Friday, October 16, 2009

Stiglitz: 'We should have let banks fail'

By Simone Meier and Louisa Fahy

October 7, 2009 | Bloomberg


Nobel Prize-winning economist Joseph Stiglitz said stress tests carried out across the financial system may not reflect the health of the banking industry.

"There's a question of whether you can trust stress tests," Stiglitz told Bloomberg News today at an event in Dublin. "If you had announced at the end of stress tests" that the banks "would not pass, it would have caused panic."

A stress test of the European Union's biggest banks published last week showed financial institutions are able to withstand an even deeper recession. Under current EU economic forecasts for 2009 and 2010, the 22 largest banks in the region would maintain an average Tier 1 capital ratio "well above" 9 percent, with none of the surveyed companies expected to see its ratio fall below 6 percent. The EU didn't publish the names of the banks it studied.

"You worry that the stress test was designed to make sure that they passed," Stiglitz, a professor at Columbia University in New York, said in the interview. "Given the high level of leverage and the high levels of default, it provided a little bit more comfort than I would have taken."

The five-month stress test was ordered by European officials after the global credit crisis prompted the U.S. to conduct stress tests on its banking system. The minimum Tier 1 capital requirement under the Basel accords is 4 percent.

Stress tests "seem to provide some assurance to the markets," said Stiglitz, a former chief economist at the World Bank. "It was remarkably reassuring to know they would at least survive the normal case if not the stress case," he said.


'Highly Leveraged'

European financial institutions have posted $498 billion in losses since the onset of the credit crunch in mid-2007, less than half the $1.08 trillion in losses reported in the U.S., according to Bloomberg data.

"The banking sector's problem, in Europe perhaps more than in the U.S., is that banks are highly leveraged," Stiglitz said. "There is a risk of a fall in the value of the assets by the amount that would wipe them out, wipe out the net worth."
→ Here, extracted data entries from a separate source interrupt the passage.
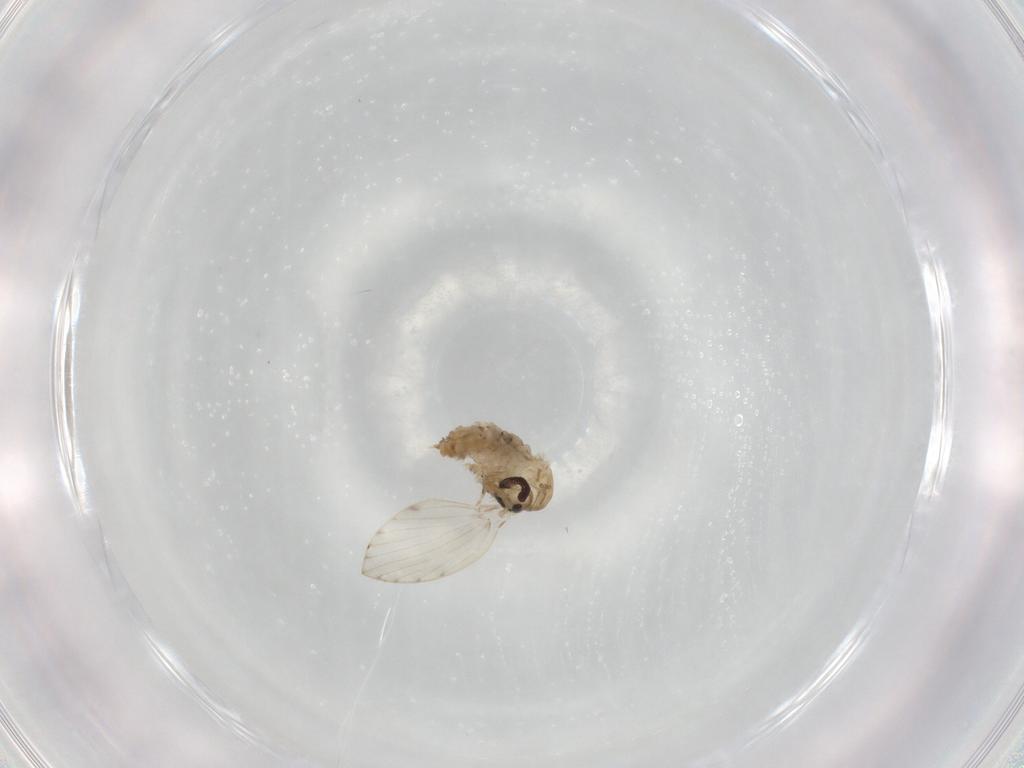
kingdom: Animalia
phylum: Arthropoda
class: Insecta
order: Diptera
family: Psychodidae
U.S. stress tests found that 10 financial companies led by Bank of America Corp. needed to raise a total of $74.6 billion of capital, in results made public on May 8. Releasing the findings helped calm investors, U.S. Comptroller of the Currency John Dugan, who oversees national banks, said at the time.
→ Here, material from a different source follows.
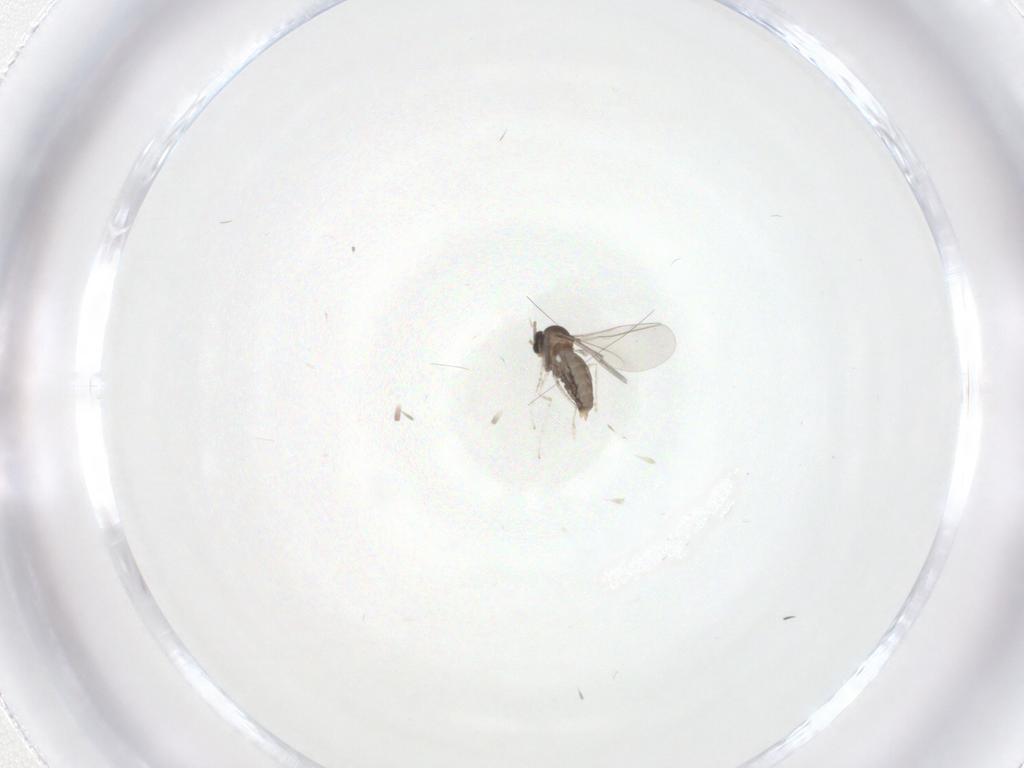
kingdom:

European Central Bank President Jean-Claude Trichet and other officials have said the methodology used in the report, prepared by the Committee of European Banking Supervisors, differed from that used by U.S. authorities and the International Monetary Fund. The divergence in part reflects different accounting standards, they said.


'Probably All'

"We probably should have let most, probably all, of the banks fail," Stiglitz said. "I find it very ironic that people who have always been in favor of market economics all of a sudden suspended the rules of capitalism. It really undermines the functioning of the economy. It's a distortion to the economy."

The Washington-based IMF last week cut its projection for global writedowns on loans and investments by 15 percent to $3.4 trillion, citing improvements in credit markets and initial signs of economic growth. The tally was based on a new methodology after criticism of an April estimate of about $4 trillion. Losses on bad assets are projected to increase from July 2009 through next year by $470 billion in the euro area, according to the report.


Stimulus Measures

With companies still cutting jobs and the economy struggling to emerge from its worst recession since World War II, governments and central banks across Europe have indicated they are in no rush to end their special measures to revive growth. ECB council member George Provopoulos said on Oct. 6 that it is "too soon to begin withdrawing the stimulus measures" and U.K. Chancellor of the Exchequer Alistair Darling said earlier this month it was "absolutely vital" to continue supporting the economy.

"This is a situation where monetary policy has pretty much reached the limit of what it can do," Stiglitz said. "We need fiscal policies as the major lever" to fight the crisis.